If mentally impaired inmates do not get appropriate treatment, they're unlikely to qualify for early parole, winding up warehoused until their sentences are almost over. Thus, parole officers have little time to help them return to the community. “This leaves them at a higher risk of reoffending,” Mr. Sapers says. “It is a great irony. The cycle is very counterproductive.”
Correctional officials scramble to link the mentally ill with agencies that can provide beds and medical care after they are released, Mr. Small says. But many offenders have wandered far from home or been abandoned by their families, making it an enormous challenge.
To complicate matters more, ex-convicts with mental problems tend to be shunned even by well-meaning agencies. “Once you have been in jail, you have a stigma,” Ms. Gauthier says. “Those beds are closed off, so we end up having to rely a lot on hostels and transition housing.”
Uncertainty on the horizon
Looking ahead to the spike in the penal population, the correction service says it has no idea how many new inmates will require mental-health care. Ms. Leclerc says her department works hard to meet its legislative mandate “to provide every inmate with essential ... services” and “reasonable access” to services that aren't essential, but “will contribute to the inmate's rehabilitation and successful reintegration into the community.”
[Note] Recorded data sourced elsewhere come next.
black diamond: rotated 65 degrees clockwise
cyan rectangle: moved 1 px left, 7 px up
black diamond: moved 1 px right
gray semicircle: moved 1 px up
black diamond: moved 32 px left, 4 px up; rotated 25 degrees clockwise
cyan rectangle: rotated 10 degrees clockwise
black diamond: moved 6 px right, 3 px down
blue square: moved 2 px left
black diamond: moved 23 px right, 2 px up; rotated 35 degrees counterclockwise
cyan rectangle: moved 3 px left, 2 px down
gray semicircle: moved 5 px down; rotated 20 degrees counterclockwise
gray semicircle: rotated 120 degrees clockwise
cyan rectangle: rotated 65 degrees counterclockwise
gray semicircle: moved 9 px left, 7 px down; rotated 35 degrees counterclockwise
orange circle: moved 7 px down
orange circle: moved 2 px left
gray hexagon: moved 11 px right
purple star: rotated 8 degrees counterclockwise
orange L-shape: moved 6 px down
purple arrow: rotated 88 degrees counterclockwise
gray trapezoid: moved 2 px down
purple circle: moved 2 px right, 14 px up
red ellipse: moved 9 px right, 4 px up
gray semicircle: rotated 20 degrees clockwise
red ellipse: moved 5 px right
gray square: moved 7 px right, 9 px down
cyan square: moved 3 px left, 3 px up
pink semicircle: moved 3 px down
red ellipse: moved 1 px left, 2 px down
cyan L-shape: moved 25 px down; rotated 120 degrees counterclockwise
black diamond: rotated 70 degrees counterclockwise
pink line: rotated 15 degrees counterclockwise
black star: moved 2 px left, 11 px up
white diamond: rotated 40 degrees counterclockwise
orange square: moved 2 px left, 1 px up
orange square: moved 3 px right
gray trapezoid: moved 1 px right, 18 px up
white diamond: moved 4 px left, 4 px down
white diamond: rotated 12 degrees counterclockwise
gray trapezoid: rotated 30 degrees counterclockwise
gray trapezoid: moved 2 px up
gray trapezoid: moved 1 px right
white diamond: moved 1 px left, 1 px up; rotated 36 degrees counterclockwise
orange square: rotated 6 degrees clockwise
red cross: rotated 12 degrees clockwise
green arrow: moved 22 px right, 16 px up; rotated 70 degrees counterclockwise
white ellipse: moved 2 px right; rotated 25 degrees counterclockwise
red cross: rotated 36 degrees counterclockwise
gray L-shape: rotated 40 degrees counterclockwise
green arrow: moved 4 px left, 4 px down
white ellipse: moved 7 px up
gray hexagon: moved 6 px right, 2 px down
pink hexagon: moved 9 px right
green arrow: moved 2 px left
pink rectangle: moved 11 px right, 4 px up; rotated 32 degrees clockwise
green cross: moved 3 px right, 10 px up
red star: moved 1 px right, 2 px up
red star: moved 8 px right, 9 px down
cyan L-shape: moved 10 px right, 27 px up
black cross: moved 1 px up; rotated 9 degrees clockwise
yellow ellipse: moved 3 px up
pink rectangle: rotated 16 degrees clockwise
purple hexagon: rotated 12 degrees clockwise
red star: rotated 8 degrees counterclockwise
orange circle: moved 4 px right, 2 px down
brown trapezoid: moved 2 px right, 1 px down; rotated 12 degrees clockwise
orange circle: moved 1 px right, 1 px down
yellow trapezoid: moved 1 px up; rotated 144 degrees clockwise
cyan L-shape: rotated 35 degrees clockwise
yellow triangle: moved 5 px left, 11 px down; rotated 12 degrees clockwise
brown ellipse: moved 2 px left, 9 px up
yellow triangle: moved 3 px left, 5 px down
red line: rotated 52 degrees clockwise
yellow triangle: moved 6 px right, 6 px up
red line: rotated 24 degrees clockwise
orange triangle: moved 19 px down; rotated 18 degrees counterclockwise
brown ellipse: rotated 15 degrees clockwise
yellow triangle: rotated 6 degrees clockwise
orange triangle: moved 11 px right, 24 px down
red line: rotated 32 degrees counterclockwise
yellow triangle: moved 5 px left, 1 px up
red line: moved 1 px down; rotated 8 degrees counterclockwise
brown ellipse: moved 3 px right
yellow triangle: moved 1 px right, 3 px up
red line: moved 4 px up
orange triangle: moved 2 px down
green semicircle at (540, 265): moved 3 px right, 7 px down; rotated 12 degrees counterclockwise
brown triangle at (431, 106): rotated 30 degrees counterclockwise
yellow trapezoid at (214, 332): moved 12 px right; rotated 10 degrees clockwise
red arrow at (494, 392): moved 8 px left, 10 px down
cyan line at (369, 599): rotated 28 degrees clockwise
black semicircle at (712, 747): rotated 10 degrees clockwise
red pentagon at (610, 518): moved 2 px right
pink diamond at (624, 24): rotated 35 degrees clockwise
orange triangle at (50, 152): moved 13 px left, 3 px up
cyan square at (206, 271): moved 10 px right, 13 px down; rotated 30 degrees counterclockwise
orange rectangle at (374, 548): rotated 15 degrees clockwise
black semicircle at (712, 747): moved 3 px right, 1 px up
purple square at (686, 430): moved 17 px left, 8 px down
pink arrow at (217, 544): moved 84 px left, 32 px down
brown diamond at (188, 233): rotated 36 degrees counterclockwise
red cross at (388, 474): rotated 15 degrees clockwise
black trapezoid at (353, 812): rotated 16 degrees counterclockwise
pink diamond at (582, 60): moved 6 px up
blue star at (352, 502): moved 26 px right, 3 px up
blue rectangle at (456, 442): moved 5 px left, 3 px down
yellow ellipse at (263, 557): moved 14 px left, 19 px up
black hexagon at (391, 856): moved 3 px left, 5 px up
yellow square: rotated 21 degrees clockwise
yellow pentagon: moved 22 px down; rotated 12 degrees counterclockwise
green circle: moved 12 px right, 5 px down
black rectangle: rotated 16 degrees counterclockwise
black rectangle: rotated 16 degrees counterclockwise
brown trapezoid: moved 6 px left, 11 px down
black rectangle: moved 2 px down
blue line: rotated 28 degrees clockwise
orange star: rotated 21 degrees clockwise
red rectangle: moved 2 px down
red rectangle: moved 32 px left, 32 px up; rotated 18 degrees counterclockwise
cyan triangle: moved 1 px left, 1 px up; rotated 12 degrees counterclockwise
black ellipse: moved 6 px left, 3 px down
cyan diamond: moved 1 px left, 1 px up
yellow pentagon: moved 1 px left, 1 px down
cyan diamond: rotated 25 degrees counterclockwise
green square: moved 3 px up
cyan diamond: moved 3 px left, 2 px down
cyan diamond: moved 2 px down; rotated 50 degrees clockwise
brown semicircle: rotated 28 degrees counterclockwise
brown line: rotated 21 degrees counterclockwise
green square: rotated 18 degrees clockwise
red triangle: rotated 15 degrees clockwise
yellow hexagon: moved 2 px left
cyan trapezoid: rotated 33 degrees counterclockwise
In the past five years, she adds, the $50-million has been spent largely on assessing new inmates and helping offenders after they are released. But Mr. Sapers says that money has done little to make treatment or more suitable accommodation available to most inmates.
He says it is urgent that the federal government work more closely with provincial correctional systems and psychiatric hospitals.
If not, Maplehurst's Ms. Gauthier adds, people like the headbanger will remain caught in a revolving door between jail and the street. “The primary concern is getting medication and the right treatment,” she says. “There was a day when these offenders all would have been in psychiatric facilities. That day is gone. Now, we have incarceration.”
And what has become of the young schizophrenic?
To prevent further damage, he was placed in a special restraining cot and had to wait in his own private hell until the hospital could be persuaded to medicate him. Returned in a much more placid state, he was able to complete his two-month sentence and then released.
For how long is anyone's guess.
Kirk Makin is The Globe and Mail's justice reporter.